As luck would have it, we even ran into a professor from Southern California (UCI) who is soon to retire and looking forward to focusing on his love of photography and educational videos. The catch here arose when we started about how I worked for Girl Scouts in San Diego and he asked if I knew of Outside the Lens, a literacy through the arts program, since I was in the nonprofit world. Not only did I know of and work with them at my previous job, but one of their rockstar employees, Niki, is a dear friend and was our wedding photographer to boot, so we both chatted about her for a bit. Small, small world!

From there we took the free boat shuttle to Isla San Martin where we had the privilege of hauling ourselves up steep flights of stone stairs, our shirts and pants sodden with sweat as fresh salty rivulets coursed down our backs and hairlines. However, at the top we had majestic views of the Garganta del Diablo upriver, as well at the massive white curtains of water free-falling to the river below which was comprised of about 6 other falls that hemmed in the island. The Rio Iguazu is so swift and strong that over the years several (stupid? risk-taking?) tourists have even been swept downriver and drowned around the island; looking at the walls of water it was easy to see how you would never stand a chance. The heat, humidity and environs soon made us delirious and we found ourselves shooting several short Christmas shout-out videos to our friends and family at home, one of which you can see here. Yes, we are that cool (Steve: the whole sequence of videos is actually quite comical; at one point I went off of the script and pissed off Leah and then she got flustered and so on and so forth. By the time we filmed this one we were just having fun).

Tired, dehydrated (despite plowing through bottle after bottle of water), almost out of sunscreen and resembling a human salt lick, we decided to wrench ourselves away from this natural wonder and back to the hostel, where we made for the comfort (if not the cleanliness) of the hostel pool. Puerto Iguazu was actually bumping on December 25th, which meant we blessedly had our choice of restaurants and corner shops to choose from. We went a little non-traditional with our Christmas feast, as it was too hot to fathom cooking in the kitchen, let alone eat anything warm. Therefore, we grabbed some pasta, tuna, canned corn, canned peas, tomatoes and onions and whipped together a cold pasta salad spiced heavily with black pepper, cayenne and a dressed with a mixture of mayo and vinegar. Divine. Our gifts to each other were more practical than anything but made us much the happier couple...we decided to pay a bit more and upgrade to the air conditioned dorm room for the next two nights, which was the most amazing present we could have gifted.

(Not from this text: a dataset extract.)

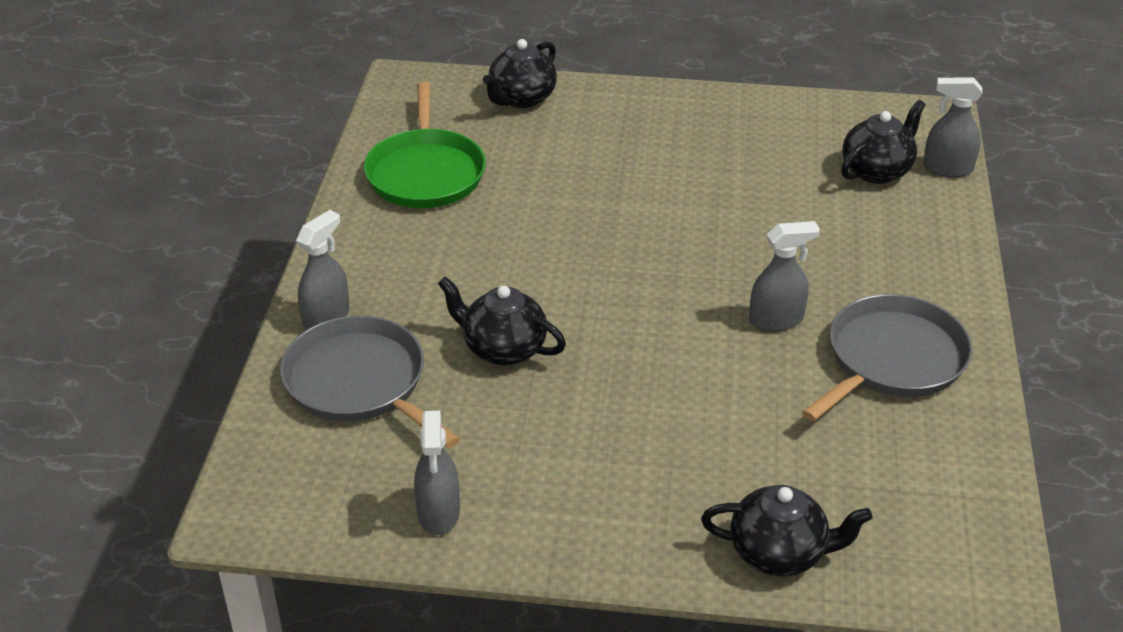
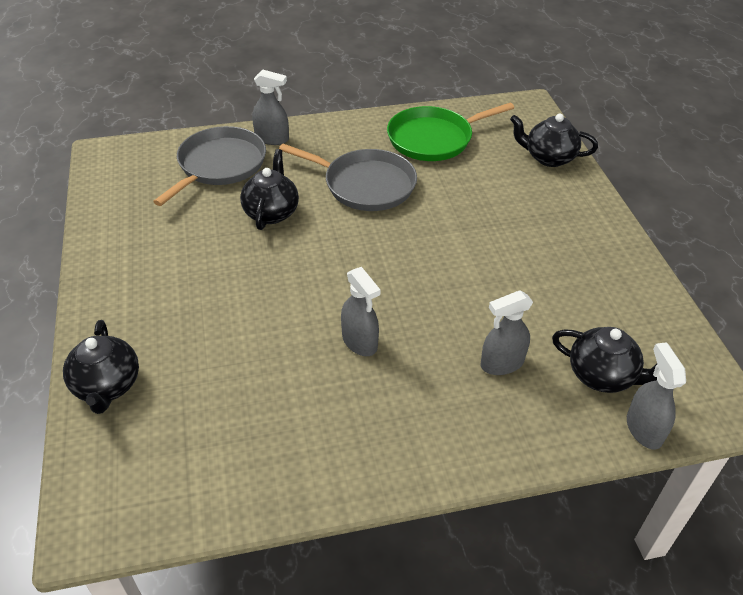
camera: 70 degrees right, 5 degrees up
grey spray bottle [414,410,460,535] -> grey spray bottle moved to [481,290,533,375]
grey pan [802,294,972,421] -> grey pan moved to [279,144,417,211]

Our final day in Puerto Iguazu revolved around maintaining a close proximity to the pool (which due to lack of chlorine and filtering was fast approaching a greenish hue but was still infinitely better than being hot), eating leftover tuna pasta salad, drinking icy beverages, reading till our eyes crossed and not looking forward to our 24 bus ride to Buenos Aires the following day. All in all, despite our original Christmas plans falling through and a slightly depressing Christmas Eve, we will always look back on spending Christmas 2012 in Iguazu as a truly magical memory. While I´ve been abroad for the holidays before, this was Steve´s first time and although I know it weighed heavily on his heart to be so far away, he was a true champ. It´s always hard to be far from the comforts of home and loved ones over the holidays, especially when nothing about the climate or landscape resembles the festivities and atmosphere you´re so used to. However, this Christmas helped remind us that as long as we´re with each other we´re home.